▶ _ACTIVITY_: Pull out every line with the word "Manager" from the entries below.

▶ _INPUT DATA_:
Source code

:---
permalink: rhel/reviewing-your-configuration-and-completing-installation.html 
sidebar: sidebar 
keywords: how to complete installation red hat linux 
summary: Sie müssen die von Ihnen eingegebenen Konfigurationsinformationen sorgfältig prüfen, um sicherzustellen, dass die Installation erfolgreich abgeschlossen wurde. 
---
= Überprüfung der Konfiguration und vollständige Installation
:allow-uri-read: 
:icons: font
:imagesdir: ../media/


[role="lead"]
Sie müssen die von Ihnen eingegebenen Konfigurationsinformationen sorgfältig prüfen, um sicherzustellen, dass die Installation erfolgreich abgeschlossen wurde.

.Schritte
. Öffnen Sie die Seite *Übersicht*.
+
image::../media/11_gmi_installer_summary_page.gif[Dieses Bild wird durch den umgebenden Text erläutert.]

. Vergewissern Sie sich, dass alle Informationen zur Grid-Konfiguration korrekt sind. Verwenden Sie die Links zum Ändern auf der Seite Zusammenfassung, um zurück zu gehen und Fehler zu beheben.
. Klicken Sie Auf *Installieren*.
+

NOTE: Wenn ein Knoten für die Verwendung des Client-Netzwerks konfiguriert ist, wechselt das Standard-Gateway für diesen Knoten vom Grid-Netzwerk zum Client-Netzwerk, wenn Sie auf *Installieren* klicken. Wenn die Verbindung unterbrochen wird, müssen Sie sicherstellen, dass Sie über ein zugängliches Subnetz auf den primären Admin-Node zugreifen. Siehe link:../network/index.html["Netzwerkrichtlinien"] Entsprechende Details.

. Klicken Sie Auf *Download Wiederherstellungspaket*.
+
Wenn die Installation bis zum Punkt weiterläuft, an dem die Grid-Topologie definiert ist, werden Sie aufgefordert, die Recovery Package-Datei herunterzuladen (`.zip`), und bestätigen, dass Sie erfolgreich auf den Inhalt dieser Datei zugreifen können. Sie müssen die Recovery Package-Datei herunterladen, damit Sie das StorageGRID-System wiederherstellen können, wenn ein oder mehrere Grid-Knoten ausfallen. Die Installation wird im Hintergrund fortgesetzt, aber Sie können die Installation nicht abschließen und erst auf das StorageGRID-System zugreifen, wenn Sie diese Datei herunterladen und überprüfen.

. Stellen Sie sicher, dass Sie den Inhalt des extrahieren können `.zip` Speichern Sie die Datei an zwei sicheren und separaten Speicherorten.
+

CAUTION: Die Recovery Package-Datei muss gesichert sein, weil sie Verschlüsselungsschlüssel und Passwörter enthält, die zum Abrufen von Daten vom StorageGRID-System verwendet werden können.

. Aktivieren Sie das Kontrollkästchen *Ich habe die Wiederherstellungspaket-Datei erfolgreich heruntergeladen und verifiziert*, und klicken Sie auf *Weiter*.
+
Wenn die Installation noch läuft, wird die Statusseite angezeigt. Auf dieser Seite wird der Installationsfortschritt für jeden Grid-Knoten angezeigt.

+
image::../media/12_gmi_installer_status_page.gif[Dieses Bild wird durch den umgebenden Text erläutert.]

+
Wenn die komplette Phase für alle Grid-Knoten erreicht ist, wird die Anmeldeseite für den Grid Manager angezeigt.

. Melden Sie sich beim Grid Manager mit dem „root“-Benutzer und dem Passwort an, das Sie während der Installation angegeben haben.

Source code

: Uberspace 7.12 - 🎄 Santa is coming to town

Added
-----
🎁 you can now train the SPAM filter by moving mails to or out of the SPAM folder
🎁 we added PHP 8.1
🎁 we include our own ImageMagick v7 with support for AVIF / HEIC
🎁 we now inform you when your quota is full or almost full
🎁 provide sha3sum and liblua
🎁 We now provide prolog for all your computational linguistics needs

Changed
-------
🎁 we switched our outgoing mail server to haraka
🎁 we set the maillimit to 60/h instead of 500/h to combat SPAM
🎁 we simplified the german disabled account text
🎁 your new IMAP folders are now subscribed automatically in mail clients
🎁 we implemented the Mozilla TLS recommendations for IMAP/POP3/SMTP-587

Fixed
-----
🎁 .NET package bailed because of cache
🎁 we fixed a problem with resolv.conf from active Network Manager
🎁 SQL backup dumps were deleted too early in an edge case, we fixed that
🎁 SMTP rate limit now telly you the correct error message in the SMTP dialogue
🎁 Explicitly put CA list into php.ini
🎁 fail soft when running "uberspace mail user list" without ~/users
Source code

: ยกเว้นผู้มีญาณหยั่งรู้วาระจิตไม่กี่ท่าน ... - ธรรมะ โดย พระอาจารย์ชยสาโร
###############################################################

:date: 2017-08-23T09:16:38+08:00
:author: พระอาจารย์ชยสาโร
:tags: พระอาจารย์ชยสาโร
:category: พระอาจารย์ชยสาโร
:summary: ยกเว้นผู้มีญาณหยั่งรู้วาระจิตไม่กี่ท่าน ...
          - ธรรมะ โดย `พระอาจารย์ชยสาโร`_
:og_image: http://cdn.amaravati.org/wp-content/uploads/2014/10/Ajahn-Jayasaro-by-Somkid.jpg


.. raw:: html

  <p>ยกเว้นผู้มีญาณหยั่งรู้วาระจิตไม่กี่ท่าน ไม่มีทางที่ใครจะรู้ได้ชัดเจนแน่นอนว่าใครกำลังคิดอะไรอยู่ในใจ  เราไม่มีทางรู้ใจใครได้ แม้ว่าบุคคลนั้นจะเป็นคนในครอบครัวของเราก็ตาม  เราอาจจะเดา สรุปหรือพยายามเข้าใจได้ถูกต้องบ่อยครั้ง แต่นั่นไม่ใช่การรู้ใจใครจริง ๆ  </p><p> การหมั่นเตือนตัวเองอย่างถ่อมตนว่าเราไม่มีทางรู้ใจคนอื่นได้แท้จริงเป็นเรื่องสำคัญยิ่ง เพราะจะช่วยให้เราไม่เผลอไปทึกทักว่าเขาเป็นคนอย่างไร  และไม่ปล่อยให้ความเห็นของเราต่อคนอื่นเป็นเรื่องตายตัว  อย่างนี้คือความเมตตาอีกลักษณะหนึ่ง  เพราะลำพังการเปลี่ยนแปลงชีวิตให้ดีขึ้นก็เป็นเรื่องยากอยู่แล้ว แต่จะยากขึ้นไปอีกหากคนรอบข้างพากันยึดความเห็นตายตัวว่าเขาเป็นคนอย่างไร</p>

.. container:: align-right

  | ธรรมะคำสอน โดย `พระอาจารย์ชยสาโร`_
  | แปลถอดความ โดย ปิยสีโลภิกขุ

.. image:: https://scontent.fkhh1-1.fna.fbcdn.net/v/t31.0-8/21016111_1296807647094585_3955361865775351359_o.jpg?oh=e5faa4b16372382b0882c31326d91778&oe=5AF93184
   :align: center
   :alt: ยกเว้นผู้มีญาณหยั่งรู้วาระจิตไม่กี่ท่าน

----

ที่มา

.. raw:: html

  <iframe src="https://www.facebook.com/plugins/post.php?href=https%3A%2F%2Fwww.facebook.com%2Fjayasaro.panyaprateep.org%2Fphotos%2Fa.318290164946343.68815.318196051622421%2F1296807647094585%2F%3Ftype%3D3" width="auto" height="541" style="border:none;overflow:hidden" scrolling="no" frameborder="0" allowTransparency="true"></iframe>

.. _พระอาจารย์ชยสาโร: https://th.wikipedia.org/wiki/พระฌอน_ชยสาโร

▶ _TASK OUTPUT_:
Wenn die komplette Phase für alle Grid-Knoten erreicht ist, wird die Anmeldeseite für den Grid Manager angezeigt.
. Melden Sie sich beim Grid Manager mit dem „root“-Benutzer und dem Passwort an, das Sie während der Installation angegeben haben.
🎁 we fixed a problem with resolv.conf from active Network Manager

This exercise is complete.